Was ist der Deloitte State of AI in Enterprise Report? Der Deloitte State of AI in Enterprise ist der halbjährliche Benchmark-Report zu KI-Einführung, Reife und Wertbeitrag in Enterprise-Organisationen, erstellt auf Basis von über 2.000 Interviews mit C-Level-Entscheidern und KI-Verantwortlichen weltweit. Die Ausgabe vom April 2026 konzentriert sich auf die Lücke zwischen Ambition und Aktivierung und liefert erstmals harte Zahlen zu Time-to-Production, Workforce-Impact und Budget-Bewegungen für Enterprise-KI-Initiativen.

Deloitte rahmt den April-Report mit der Formel „Ambition to Activation“. Gemeint ist der Übergang von Pilot-Experimenten zur produktiven KI-Integration. Im Gespräch mit DACH-Vorständen der letzten Woche hören wir immer wieder dieselben drei Sätze: „Wir haben gute PoCs.“ „Wir kommen nicht sauber ins Produktionsvolumen.“ „Wir brauchen robustere Zahlen für das Budget-Gespräch.“ Der Deloitte-Report liefert genau diese Zahlen und er liefert sie rechtzeitig für die Budget-Runden der zweiten Jahreshälfte.

Anders als die Berichte der vergangenen Jahre legt Deloitte dieses Mal einen deutlichen Fokus auf Execution-KPIs. Statt der üblichen Adoption-Raten und Technologie-Prioritäten geht der Schwerpunkt auf Time-to-Production, Reclaimed-Capacity pro Mitarbeitendem und Budget-Dynamik. Das ist genau die Sprache, in der Vorstände und CFOs lesen. Für das nächste IT-Committee-Paper sind diese Zahlen belastbarer als die Gartner-Magic-Quadrants der letzten Jahre, die in der Budget-Verhandlung regelmäßig als „Beratungs-Literatur“ abgetan wurden.

Drei Zahlen, die ins nächste IT-Committee-Paper gehören

25%
der Organisationen haben 40+ Prozent ihrer KI-Experimente in Produktion; 54 Prozent planen das in den nächsten sechs Monaten.
2 Std/Wo
reale Reclaimed-Capacity pro Mitarbeitendem durch internes Deloitte-Sidekick-Tool.
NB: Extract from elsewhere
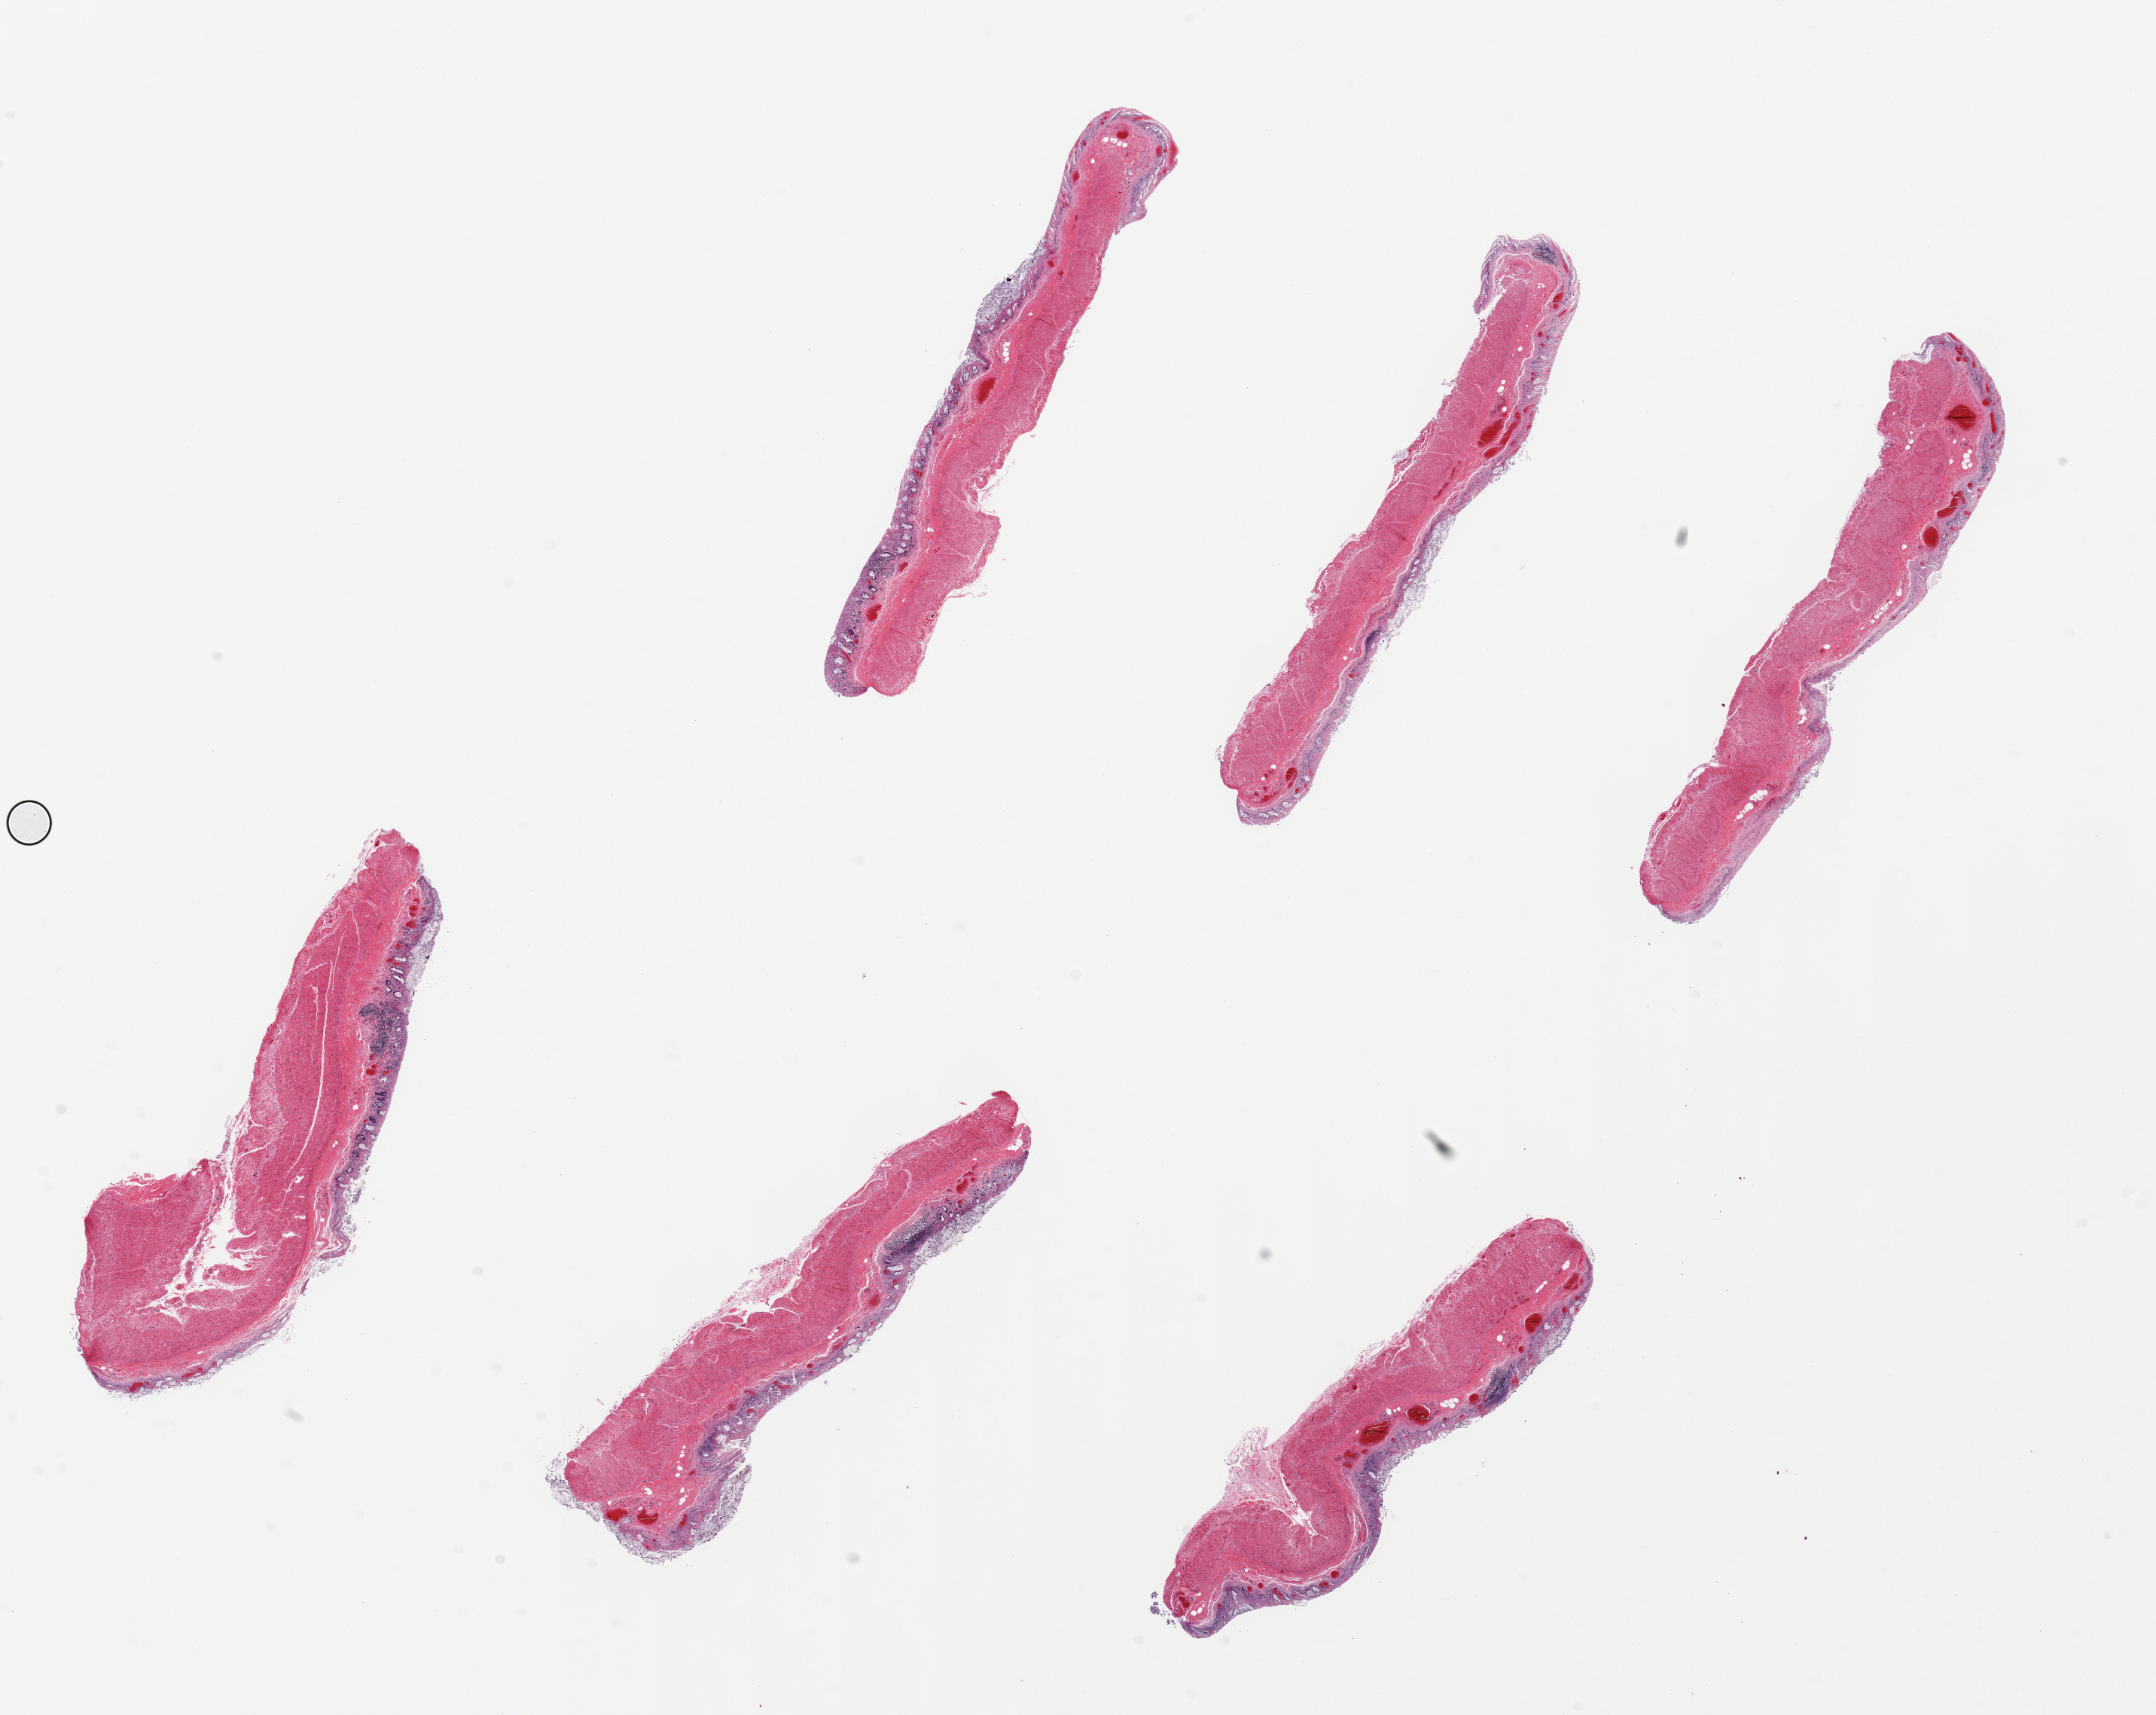
Hematoxylin and eosin (H&E) whole-slide image, low-resolution overview of the scanned area, about 22.6 x 18.0 mm. PAXgene-fixed, paraffin-embedded tissue. Target tissue: transverse colon. Tissue donor sample. Female donor.
* pathologist's review note for this sample: 6 pieces ~7x1mm, mucosa completely autolzyed,sloughing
Referenz-KPI statt Versprechen.
84%
der Führungskräfte erhöhen 2026 ihre KI-Budgets; 25 Prozent berichten transformative Wirkung (2025: 12 Prozent).
Kultur ist das, was passiert, wenn der Stress steigt. Alles andere ist Rhetorik. Bei KI-Produktivsetzung sieht man Kultur in dem Moment, in dem der erste Agent in die Fachabteilung übergeht.

Warum Vorstände gerade jetzt die Zahlen brauchen

Die Budget-Runden der zweiten Jahreshälfte beginnen in den meisten DACH-Konzernen im Mai. Wer jetzt das IT-Committee-Paper mit belastbaren Benchmarks vorbereitet, hat einen handfesten Vorteil gegenüber Vorständen, die mit PowerPoint-Ambitionen anrücken. Die Deloitte-Zahlen sind ausreichend breit angelegt, um sie in der eigenen Organisation als Referenz zu platzieren; sie sind gleichzeitig spezifisch genug, um als Benchmark für das eigene KPI-Set zu dienen.

Die drei Zahlen lassen sich in drei konkrete Paper-Bausteine übersetzen. Erstens, eine realistische Time-to-Production-Zielsetzung für die eigenen laufenden Initiativen. Wer aktuell unter 25 Prozent liegt, ist im Mittelfeld; wer unter 10 Prozent liegt, muss die Aktivierungs-Schleife neu denken. Zweitens, ein konservativer Reclaimed-Capacity-Benchmark: Zwei Stunden pro Woche pro betroffenem Mitarbeitenden ist realistisch, vier Stunden sind optimistisch, sechs Stunden sind Marketing-Claim. Drittens, eine Budget-Eskalations-Logik, die sich am 84-Prozent-Marktwert orientiert: Wer weniger als diese Mehrheit erhöht, muss begründen, warum die eigene Organisation hinter dem Markt zurückbleibt.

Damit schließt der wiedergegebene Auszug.